◆ **Collected data**:

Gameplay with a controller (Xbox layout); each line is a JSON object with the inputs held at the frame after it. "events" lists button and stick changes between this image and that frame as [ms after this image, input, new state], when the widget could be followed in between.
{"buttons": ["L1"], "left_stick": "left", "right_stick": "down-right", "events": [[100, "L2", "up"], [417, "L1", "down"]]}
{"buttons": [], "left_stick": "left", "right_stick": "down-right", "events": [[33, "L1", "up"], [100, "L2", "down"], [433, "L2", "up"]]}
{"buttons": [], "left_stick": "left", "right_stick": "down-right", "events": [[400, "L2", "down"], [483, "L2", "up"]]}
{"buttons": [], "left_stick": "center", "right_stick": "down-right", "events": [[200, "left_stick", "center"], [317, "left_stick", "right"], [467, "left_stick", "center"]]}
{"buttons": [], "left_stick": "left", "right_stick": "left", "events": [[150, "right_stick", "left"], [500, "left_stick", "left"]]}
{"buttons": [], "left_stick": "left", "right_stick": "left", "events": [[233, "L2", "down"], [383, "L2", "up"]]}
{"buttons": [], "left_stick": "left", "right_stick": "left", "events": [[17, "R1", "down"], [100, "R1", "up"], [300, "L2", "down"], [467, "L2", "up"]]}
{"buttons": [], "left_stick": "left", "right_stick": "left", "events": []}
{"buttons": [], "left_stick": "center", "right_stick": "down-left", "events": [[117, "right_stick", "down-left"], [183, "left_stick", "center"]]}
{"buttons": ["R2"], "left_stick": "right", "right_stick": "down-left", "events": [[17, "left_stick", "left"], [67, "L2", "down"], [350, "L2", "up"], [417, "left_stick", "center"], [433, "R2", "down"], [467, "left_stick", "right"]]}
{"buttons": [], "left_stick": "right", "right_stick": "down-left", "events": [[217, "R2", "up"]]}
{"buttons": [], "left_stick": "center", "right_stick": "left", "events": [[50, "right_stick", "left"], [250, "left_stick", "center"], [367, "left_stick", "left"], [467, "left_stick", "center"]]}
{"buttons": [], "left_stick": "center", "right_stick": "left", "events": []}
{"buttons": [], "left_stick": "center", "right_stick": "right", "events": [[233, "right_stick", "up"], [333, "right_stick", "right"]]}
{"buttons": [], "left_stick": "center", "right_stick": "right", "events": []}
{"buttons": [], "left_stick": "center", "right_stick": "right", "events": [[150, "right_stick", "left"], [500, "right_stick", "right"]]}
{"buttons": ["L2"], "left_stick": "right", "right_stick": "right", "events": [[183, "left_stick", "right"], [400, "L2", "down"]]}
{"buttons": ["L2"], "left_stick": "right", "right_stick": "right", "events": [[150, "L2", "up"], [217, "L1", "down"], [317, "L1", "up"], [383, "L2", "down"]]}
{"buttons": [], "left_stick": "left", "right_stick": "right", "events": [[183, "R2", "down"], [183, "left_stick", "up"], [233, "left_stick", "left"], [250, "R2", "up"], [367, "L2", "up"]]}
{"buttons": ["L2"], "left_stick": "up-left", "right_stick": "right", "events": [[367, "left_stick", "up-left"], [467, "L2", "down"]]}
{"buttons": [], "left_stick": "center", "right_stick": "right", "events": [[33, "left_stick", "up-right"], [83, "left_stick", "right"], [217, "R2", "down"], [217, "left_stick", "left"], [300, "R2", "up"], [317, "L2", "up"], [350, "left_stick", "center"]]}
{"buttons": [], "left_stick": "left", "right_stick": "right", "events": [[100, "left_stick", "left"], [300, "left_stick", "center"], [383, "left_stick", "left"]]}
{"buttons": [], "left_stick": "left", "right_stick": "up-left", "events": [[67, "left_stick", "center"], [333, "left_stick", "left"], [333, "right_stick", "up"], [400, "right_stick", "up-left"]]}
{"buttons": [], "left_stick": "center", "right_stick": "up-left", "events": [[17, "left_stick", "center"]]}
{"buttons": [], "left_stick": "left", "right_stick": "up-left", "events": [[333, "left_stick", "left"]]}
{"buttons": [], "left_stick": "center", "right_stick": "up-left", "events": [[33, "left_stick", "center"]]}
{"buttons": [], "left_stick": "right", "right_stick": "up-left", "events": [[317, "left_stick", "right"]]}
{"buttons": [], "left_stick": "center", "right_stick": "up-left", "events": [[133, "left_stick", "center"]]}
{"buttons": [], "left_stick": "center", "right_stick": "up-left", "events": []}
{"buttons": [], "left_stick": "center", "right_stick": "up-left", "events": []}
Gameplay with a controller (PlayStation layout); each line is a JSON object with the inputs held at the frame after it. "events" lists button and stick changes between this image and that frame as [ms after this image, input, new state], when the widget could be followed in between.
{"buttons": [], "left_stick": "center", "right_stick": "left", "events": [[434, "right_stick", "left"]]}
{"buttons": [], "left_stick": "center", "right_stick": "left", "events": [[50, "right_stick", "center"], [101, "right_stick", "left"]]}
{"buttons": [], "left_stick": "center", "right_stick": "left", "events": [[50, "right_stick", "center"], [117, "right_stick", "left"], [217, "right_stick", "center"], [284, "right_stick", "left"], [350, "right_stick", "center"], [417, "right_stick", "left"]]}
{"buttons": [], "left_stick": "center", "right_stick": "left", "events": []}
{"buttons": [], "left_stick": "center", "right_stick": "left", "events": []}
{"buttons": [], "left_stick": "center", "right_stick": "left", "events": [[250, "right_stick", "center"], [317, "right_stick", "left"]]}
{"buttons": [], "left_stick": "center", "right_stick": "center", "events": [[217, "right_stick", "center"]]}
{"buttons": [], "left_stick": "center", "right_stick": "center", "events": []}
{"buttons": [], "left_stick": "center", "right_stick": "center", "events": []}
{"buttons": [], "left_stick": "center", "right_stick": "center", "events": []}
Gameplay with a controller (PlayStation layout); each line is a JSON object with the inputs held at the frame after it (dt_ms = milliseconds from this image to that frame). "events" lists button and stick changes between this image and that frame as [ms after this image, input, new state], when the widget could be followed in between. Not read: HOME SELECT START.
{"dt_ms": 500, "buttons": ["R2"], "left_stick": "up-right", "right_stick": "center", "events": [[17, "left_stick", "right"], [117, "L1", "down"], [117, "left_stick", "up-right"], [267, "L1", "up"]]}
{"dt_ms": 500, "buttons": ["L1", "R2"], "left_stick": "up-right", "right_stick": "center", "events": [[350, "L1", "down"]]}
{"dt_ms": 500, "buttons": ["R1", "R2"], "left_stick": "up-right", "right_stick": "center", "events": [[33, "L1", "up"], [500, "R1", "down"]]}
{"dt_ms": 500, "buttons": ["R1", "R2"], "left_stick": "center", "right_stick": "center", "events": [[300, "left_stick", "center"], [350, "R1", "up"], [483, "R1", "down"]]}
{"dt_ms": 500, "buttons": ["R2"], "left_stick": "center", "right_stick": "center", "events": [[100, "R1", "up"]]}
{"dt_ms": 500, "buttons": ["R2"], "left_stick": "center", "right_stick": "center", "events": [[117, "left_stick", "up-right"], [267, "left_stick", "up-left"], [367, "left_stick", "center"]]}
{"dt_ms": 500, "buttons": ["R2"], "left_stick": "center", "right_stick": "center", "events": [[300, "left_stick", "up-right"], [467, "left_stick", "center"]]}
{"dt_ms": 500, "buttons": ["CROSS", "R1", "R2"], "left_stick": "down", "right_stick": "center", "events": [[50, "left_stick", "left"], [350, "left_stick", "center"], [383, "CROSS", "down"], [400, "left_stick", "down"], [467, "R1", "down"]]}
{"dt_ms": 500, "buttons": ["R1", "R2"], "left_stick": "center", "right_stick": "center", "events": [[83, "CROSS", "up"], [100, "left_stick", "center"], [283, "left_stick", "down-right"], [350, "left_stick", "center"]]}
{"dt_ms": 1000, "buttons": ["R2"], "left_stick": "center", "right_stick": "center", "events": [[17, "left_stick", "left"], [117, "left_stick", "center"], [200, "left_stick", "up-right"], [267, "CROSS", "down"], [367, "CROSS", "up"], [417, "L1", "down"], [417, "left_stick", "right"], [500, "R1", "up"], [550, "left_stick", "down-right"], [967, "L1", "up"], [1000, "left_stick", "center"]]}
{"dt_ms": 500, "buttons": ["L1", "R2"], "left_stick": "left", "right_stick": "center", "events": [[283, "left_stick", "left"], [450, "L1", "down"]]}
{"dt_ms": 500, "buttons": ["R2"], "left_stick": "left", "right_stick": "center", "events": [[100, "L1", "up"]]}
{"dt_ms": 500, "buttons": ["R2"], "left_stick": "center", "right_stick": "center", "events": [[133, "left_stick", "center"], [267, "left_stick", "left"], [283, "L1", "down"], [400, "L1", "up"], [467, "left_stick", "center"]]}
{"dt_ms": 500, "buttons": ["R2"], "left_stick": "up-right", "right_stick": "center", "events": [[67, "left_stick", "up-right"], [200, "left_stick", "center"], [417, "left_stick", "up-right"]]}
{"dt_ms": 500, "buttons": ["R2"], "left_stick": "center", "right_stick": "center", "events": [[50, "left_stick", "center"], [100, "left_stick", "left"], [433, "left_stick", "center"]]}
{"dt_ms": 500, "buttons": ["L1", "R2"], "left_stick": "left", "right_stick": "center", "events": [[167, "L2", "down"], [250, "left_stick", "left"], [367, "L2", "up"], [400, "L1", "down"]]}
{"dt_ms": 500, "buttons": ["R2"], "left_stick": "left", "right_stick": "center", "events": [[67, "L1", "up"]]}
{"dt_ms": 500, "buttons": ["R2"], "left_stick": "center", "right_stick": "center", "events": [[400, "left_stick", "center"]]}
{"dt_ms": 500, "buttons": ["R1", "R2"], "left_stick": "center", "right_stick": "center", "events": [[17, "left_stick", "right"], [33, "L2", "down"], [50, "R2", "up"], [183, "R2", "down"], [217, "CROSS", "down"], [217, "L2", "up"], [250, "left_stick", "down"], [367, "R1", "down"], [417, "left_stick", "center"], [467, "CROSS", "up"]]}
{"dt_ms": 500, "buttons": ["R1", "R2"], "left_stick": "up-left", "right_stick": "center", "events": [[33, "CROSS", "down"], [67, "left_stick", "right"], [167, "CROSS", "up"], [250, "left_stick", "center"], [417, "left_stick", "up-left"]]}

◆ **WHAT THE TASK REQUIRES**: Copy task for the entries above: every line with the string "controller".

◆ **TASK ANSWER**:
Gameplay with a controller (Xbox layout); each line is a JSON object with the inputs held at the frame after it. "events" lists button and stick changes between this image and that frame as [ms after this image, input, new state], when the widget could be followed in between.
Gameplay with a controller (PlayStation layout); each line is a JSON object with the inputs held at the frame after it. "events" lists button and stick changes between this image and that frame as [ms after this image, input, new state], when the widget could be followed in between.
Gameplay with a controller (PlayStation layout); each line is a JSON object with the inputs held at the frame after it (dt_ms = milliseconds from this image to that frame). "events" lists button and stick changes between this image and that frame as [ms after this image, input, new state], when the widget could be followed in between. Not read: HOME SELECT START.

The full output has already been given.